The SPAR configuration is for one or more instances of a downmix string, an active W flag, a complex spatial metadata flag, a spatial metadata quantization strategy, an enhanced voice service (EVS) mono coder/decoder (codec). 27. A method according to any one of claims 21 to 26, defined by a minimum, maximum and target bitrate of , and a time domain decorrelator ducking flag.

The actual total number of EVS bits is equal to the number of IVAS bits minus the number of header bits minus the actual metadata bitrate, if the total number of actual EVS bits is less than the total number of EVS target bits. then bits are stripped from the EVS channels in the order Z, X, Y, W, and the maximum number of bits that can be stripped from any channel is the EVS target number of bits for that channel. minus the minimum number of EVS bits, and if the total number of actual EVS bits exceeds the number of EVS target bits, then all additional bits are added to the downmix channels in the order W, Y, X, Z. 27. The method of any one of claims 21 to 26, wherein the maximum number of additional bits that can be added to any channel is the maximum number of EVS bits minus the number of EVS target bits. .

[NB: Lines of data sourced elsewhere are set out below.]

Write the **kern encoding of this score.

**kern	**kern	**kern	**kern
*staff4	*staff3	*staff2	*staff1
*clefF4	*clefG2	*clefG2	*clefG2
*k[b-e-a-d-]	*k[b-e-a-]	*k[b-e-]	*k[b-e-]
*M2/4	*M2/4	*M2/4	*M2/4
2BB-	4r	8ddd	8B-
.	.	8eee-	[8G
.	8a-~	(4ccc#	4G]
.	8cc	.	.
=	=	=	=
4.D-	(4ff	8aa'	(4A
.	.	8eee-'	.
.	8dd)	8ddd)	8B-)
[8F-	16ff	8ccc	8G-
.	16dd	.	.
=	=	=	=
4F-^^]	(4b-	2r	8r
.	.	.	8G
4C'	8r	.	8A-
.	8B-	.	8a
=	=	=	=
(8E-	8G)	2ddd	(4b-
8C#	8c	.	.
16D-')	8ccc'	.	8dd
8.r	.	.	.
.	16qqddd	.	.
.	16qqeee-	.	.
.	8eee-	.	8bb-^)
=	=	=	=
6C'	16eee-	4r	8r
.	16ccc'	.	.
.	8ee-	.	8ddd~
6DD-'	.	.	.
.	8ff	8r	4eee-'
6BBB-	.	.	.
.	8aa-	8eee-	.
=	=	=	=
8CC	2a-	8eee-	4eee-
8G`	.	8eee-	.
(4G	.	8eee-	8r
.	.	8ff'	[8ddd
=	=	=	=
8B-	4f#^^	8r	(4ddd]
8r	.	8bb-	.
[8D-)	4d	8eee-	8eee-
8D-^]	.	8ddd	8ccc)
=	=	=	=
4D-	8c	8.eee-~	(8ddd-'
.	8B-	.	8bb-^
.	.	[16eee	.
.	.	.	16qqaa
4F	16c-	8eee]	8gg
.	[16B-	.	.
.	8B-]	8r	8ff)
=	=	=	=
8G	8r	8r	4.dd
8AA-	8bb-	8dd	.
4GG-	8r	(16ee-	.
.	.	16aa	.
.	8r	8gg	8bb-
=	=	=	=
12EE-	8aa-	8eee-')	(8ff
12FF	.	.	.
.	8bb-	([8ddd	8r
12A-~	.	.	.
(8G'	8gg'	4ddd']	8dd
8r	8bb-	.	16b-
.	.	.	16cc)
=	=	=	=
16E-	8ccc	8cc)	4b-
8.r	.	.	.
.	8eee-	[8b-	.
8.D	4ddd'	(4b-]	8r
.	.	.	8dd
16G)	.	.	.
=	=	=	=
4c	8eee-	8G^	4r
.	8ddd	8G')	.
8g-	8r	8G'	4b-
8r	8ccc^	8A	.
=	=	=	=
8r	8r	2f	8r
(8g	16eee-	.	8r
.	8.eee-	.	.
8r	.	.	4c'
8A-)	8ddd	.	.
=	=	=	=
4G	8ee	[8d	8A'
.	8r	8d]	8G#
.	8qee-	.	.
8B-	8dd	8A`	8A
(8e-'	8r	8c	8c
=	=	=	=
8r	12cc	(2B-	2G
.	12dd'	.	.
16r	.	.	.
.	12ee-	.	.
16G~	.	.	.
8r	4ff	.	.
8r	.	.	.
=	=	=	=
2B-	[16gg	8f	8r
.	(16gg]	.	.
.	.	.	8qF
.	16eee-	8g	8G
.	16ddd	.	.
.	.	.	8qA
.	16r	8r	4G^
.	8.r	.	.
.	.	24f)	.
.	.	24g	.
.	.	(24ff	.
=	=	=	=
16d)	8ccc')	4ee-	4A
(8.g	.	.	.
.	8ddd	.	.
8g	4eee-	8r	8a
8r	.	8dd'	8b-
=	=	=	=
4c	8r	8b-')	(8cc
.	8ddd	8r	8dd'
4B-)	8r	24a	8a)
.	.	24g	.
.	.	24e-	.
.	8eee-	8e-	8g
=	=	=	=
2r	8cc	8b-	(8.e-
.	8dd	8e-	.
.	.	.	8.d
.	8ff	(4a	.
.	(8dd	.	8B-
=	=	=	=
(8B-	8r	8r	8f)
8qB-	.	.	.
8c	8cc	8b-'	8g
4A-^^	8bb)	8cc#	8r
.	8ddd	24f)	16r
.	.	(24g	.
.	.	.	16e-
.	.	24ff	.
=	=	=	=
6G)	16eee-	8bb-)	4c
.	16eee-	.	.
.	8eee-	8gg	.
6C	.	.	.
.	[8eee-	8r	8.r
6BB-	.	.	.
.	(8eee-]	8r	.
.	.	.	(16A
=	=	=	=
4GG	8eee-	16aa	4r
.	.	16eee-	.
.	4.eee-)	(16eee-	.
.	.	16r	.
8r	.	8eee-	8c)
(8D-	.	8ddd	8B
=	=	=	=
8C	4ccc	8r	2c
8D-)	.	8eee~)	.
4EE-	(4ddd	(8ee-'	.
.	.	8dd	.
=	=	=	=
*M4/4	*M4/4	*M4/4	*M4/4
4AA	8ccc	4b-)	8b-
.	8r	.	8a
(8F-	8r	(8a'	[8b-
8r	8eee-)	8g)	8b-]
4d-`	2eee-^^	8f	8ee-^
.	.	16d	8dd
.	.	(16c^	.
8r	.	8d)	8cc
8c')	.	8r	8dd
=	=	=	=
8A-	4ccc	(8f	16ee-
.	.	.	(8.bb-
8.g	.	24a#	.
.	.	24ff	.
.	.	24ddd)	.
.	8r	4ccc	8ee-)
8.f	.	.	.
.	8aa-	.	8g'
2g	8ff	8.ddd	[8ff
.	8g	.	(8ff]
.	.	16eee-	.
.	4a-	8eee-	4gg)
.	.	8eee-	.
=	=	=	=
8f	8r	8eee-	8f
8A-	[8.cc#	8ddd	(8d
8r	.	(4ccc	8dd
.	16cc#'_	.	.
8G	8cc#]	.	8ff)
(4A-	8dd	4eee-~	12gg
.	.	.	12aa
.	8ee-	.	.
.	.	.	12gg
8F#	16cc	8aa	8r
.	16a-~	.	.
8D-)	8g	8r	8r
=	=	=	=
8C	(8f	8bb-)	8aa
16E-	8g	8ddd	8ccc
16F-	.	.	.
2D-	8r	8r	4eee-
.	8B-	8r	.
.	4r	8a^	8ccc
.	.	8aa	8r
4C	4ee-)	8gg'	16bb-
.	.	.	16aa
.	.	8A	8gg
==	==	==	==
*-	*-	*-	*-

A method for decoding an immersive voice and audio service (IVAS) bitstream is:
receiving the IVAS bitstream using one or more processors;
obtaining, using one or more processors, an IVAS bit rate from the bit length of the IVAS bitstream;
obtaining a bitrate allocation control table index from the IVAS bitstream using the one or more processors;
parsing a metadata quantization strategy from a header of the IVAS bitstream using the one or more processors;
using the one or more processors to parse and dequantize the quantized spatial metadata bits based on the metadata quantization strategy;
setting, using the one or more processors, an actual number of Enhanced Voice Service (EVS) bits equal to the remaining bit length of the IVAS bitstream;
table entries in the bitrate allocation control table containing EVS targets and EVS minimum bits for one or more EVS instances using the one or more processors and the bitrate allocation control table index; reading rate and maximum EVS bitrate;
obtaining the actual EVS bitrate for each downmix channel using the one or more processors;
using the one or more processors to decode each EVS channel using the actual EVS bitrate for that channel;
and upmixing the EVS channel to a first order Ambisonic (FoA) channel using the one or more processors.
Method.

one or more processors;
A non-transitory non-transitory readable medium storing instructions which, when executed by said one or more processors, cause said one or more processors to perform the operations of the method of any one of claims 1-29. a computer readable medium;
system.

A non-transitory computer storing instructions which, when executed by one or more processors, cause said one or more processors to perform the acts of the method of any one of claims 1 to 29. readable medium.